Une action aussi rituelle ne rompt-elle pas la relation personnelle entre le chrétien et son Père céleste ? Quelle place le prédicateur cherche-t-il à prendre ? Ne devient-il pas alors un intermédiaire ou un intrus ? Cette manière de faire n’est-elle pas dangereuse ? Jésus-Christ n’est-il pas le seul intermédiaire entre Dieu et les hommes ? (1 Tm 2 : 5-6)

 

Ce pasteur a non seulement des pratiques douteuses, mais il a aussi des inter­prétations fantaisistes par lesquelles il cherche à prouver le côté biblique des manifestations étranges qu’ils expérimentent dans son église. Par exemple, pour justifier que le fait de « tomber dans l’Esprit » est biblique, il déclare: « Vous rap­pelez-vous dans les Actes des Apôtres qu’un jeune homme tomba dans l’Esprit, se brisa la nuque et se tua. Puis, Paul le ressuscita des morts ».[2]

 

L’incident dont il fait ici allusion concerne le jeune homme Eutychus que Paul ressuscita des morts dans Actes 20 (verset 9 en particulier). Mais ce que Luc, le narrateur, dit de cet épi­sode est tout à fait différent de la description qu’il en donne. Ce jeune homme « ne tomba pas dans l’Esprit », mais « s’endormit profondément ». Luc ne dit pas non plus que sa nuque fut brisée. Cette exégèse démontre donc bien la légèreté avec laquelle il est possible d’utiliser et d’interpréter la Parole de Dieu pour lui faire dire ce que l’on veut.

 

– Lors d’une conférence pastorale, l’orateur invité encourageait les assistants à utiliser leurs dons spirituels. Il assénait sur les auditeurs toute une série de lieux communs religieux, leur disant que « s’ils n’utilisaient pas leurs dons (de l’esprit), ils les perdraient. » Le seul problème est que ces affirmations ne correspondent pas à ce que dit la Bible. Paul nous dit exactement le contraire : « Car Dieu ne se repent pas de ses dons et de son appel » (Rm 11 :29).

 

Il n’y a aucun appel à la repentance.

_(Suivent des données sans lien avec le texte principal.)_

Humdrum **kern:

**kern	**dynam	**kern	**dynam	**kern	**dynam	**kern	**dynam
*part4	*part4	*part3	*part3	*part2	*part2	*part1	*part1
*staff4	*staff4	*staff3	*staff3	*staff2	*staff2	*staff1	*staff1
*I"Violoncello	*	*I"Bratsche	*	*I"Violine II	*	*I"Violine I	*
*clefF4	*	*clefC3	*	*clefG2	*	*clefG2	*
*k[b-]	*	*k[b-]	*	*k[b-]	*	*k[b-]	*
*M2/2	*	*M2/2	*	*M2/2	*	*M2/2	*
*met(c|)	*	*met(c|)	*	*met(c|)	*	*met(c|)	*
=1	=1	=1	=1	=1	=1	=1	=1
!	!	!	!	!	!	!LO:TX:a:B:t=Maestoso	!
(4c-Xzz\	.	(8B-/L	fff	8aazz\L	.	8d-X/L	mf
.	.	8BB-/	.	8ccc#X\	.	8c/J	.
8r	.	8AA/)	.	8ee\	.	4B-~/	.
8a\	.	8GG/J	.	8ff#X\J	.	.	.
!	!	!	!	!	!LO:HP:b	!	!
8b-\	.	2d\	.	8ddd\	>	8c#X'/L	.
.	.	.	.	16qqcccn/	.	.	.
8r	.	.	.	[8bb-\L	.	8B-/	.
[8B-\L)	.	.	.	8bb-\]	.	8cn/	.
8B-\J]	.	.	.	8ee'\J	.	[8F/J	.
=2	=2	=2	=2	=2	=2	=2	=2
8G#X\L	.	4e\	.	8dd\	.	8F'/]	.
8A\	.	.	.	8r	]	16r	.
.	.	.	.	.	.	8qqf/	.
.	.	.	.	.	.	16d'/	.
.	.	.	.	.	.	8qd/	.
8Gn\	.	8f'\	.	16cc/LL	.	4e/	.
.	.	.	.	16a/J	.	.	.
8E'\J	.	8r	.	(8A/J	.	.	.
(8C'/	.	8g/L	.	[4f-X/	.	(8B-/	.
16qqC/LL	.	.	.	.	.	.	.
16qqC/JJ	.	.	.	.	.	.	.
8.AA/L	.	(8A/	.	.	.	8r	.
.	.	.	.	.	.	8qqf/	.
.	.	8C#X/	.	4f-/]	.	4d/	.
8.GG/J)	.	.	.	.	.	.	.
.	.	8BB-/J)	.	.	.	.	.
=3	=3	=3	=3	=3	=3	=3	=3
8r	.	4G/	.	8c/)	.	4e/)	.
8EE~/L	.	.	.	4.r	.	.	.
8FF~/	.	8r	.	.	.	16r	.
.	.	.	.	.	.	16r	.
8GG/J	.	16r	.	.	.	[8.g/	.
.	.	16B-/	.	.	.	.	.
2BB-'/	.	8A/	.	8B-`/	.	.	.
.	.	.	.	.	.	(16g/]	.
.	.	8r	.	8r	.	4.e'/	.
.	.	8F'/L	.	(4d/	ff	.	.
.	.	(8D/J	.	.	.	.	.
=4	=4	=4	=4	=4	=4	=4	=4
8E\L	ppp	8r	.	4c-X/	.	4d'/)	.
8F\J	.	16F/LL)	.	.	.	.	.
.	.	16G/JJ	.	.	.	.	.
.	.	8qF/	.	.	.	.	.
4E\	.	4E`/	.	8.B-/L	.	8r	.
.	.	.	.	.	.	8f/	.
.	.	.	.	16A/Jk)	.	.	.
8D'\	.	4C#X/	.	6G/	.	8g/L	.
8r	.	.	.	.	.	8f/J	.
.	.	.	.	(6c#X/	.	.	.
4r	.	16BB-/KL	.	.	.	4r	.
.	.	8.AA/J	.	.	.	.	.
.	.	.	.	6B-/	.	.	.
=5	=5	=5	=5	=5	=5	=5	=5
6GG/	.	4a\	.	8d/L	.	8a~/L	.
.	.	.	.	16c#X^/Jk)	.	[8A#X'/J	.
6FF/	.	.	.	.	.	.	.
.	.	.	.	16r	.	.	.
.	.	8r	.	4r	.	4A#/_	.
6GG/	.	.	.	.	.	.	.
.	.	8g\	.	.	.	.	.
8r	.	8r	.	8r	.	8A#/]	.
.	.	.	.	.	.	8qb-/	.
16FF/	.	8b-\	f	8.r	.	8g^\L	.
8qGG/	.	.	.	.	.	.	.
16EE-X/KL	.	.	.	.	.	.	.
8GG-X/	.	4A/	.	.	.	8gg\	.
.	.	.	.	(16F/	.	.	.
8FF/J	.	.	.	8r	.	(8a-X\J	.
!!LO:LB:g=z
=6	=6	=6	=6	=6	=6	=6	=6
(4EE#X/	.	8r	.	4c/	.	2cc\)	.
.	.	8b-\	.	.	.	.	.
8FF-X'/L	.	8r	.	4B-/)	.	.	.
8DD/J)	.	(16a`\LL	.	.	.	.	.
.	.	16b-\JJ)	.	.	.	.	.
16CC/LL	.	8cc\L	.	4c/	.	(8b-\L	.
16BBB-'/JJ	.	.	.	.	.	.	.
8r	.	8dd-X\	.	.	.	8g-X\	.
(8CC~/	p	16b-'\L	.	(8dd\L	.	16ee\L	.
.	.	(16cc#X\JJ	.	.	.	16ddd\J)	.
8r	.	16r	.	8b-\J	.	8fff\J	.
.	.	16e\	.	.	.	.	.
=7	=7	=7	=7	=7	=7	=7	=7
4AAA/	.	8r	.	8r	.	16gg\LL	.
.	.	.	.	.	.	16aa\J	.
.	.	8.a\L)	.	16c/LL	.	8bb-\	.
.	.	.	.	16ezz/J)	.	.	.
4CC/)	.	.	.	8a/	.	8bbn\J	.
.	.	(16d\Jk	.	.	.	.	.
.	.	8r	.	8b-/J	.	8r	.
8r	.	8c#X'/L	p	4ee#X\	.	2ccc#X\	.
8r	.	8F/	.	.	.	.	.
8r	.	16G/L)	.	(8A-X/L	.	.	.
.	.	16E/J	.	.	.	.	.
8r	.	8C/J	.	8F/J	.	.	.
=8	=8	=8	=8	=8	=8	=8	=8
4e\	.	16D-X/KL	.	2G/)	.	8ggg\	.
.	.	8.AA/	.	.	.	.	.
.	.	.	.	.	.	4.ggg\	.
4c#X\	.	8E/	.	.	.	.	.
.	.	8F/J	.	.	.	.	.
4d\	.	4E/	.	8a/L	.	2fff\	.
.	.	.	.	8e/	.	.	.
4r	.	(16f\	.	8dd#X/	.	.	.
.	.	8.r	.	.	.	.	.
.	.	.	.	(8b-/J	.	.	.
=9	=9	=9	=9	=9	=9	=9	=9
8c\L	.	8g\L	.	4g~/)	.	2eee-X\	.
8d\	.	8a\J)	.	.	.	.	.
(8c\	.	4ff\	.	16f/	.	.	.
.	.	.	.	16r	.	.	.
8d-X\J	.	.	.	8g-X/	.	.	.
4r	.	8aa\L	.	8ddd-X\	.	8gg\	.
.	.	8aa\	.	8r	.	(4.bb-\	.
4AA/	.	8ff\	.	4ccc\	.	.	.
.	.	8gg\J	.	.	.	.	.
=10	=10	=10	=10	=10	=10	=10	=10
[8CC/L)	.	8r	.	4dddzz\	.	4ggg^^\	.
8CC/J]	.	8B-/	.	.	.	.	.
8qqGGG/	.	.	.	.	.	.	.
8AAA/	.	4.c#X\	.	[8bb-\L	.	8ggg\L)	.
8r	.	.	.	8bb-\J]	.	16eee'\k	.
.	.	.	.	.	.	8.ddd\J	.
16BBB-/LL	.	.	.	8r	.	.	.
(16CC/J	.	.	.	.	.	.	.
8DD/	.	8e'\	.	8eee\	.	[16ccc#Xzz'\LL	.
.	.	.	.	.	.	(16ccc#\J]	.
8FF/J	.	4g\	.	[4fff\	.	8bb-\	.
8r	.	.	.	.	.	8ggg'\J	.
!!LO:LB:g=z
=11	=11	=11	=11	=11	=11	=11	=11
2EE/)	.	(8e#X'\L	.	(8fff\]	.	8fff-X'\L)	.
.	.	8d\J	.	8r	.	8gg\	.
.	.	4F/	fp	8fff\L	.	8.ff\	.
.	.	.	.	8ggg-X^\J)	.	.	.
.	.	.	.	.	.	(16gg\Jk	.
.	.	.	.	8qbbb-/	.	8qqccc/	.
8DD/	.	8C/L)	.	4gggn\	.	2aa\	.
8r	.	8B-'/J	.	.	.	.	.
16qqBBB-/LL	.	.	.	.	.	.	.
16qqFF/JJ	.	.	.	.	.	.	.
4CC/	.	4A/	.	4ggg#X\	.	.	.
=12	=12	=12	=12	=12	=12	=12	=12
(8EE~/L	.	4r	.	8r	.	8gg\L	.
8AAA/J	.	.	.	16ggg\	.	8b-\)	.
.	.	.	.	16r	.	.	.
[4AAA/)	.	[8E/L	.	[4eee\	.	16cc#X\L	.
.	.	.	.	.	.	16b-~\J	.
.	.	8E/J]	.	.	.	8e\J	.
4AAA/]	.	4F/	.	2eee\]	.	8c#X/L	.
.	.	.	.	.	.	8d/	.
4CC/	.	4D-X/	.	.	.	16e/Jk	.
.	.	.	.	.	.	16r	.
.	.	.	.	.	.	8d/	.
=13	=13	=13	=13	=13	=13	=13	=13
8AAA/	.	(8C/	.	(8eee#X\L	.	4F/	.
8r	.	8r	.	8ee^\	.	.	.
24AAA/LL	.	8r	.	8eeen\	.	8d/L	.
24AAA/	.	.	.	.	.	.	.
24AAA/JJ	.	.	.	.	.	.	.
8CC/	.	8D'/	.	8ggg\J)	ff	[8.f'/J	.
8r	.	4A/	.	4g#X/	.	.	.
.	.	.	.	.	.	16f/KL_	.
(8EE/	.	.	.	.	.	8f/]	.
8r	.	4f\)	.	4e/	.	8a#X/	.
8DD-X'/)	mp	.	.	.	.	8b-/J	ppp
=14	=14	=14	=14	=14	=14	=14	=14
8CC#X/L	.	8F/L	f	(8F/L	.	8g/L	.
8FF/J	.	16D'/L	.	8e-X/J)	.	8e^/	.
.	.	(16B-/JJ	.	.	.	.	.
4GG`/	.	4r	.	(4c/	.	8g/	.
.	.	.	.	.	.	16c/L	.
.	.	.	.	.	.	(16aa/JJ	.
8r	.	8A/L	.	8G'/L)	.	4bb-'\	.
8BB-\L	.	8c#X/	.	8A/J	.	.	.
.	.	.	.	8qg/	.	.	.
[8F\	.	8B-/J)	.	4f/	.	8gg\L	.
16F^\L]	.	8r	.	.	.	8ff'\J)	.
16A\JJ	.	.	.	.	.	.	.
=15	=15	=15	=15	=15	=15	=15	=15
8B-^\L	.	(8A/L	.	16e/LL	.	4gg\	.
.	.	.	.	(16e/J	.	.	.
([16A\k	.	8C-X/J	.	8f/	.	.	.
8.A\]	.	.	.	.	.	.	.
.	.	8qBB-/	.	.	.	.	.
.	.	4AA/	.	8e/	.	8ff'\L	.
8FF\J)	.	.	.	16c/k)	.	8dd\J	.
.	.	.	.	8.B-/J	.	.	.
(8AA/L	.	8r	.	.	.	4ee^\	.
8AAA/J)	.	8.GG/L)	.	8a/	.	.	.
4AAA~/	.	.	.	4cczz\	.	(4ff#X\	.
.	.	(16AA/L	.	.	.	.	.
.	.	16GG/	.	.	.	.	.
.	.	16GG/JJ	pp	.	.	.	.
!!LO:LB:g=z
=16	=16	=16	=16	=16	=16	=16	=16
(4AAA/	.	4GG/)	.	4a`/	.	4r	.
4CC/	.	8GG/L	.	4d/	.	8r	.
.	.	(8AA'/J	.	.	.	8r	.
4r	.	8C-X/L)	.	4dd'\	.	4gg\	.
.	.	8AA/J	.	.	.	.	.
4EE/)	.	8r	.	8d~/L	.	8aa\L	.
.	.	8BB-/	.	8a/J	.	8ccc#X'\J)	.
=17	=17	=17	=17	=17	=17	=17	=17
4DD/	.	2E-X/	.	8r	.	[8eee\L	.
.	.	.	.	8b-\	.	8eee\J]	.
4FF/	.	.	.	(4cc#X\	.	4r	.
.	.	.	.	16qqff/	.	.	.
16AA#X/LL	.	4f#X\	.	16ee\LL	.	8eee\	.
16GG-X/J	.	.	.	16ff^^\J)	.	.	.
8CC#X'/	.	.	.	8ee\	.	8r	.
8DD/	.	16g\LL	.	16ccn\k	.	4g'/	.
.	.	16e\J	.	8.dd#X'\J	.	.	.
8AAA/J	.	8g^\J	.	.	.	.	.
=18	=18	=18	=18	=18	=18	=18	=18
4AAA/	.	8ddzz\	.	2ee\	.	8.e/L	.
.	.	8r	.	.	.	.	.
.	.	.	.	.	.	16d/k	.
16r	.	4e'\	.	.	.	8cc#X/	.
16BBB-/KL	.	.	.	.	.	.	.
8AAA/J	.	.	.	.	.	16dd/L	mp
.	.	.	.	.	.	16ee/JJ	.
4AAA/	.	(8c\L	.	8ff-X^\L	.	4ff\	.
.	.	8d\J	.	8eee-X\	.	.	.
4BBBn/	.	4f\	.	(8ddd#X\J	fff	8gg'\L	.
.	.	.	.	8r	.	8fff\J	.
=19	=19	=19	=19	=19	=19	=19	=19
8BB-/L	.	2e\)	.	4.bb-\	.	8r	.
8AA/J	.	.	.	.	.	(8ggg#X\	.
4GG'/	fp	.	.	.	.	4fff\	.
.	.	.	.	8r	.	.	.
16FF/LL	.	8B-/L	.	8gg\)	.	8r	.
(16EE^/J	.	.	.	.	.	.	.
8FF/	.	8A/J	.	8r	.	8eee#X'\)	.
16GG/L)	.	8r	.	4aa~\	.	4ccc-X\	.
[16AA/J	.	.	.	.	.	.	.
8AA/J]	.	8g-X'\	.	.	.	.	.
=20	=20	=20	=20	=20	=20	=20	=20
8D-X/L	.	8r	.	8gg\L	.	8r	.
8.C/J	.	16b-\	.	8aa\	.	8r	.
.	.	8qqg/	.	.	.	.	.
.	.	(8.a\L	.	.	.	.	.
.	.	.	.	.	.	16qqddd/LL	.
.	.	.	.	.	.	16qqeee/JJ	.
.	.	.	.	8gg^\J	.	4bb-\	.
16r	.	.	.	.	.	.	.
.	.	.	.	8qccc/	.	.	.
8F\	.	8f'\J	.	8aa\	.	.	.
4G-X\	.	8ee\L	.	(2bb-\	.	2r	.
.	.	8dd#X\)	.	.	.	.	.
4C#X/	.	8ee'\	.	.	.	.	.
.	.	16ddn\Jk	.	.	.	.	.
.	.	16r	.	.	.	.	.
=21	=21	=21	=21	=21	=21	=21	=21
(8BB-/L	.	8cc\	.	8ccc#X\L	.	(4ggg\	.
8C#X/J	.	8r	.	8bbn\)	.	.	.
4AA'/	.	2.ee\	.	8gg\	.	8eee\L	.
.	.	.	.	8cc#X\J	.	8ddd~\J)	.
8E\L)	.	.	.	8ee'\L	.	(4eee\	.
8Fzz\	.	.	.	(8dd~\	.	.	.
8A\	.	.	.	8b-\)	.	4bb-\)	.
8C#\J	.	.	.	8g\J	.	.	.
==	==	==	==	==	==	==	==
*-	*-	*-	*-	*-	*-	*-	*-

Pour recevoir quoi que ce soit de Jésus-Christ, une condition indispensable doit être remplie. L’apôtre Paul le dit d’une manière parfaitement claire : « En effet, la tristesse selon Dieu produit une repentance à salut dont on ne se repent jamais, tandis que la tristesse du monde produit la mort » (2 Co 7:10). Le jour de la Pentecôte, quand le peuple entendit Pierre expliquer ce qui se passait, les gens demandèrent : « Hommes frères, que ferons-nous ? » Pierre leur dit alors : « Repentez-vous, et que chacun de vous soit baptisé au nom de Jésus-Christ. Car la promesse est pour vous, pour vos enfants, et pour tous ceux qui sont au loin, en aussi grand nombre que le Seigneur notre Dieu les appellera » (Ac 2 : 38-39). Dans toutes les invitations que nous lançons, lorsque nous voulons prier pour que les gens reçoivent quelque chose, notre thème unique doit être la repentance. Il est clair que le Mouvement Vineyard ne s’en soucie pas.


Notes :

[1] Media Spotlight, Pensacola, Special Report, 1997

[2] The Quaterly Journal, April-June 1997.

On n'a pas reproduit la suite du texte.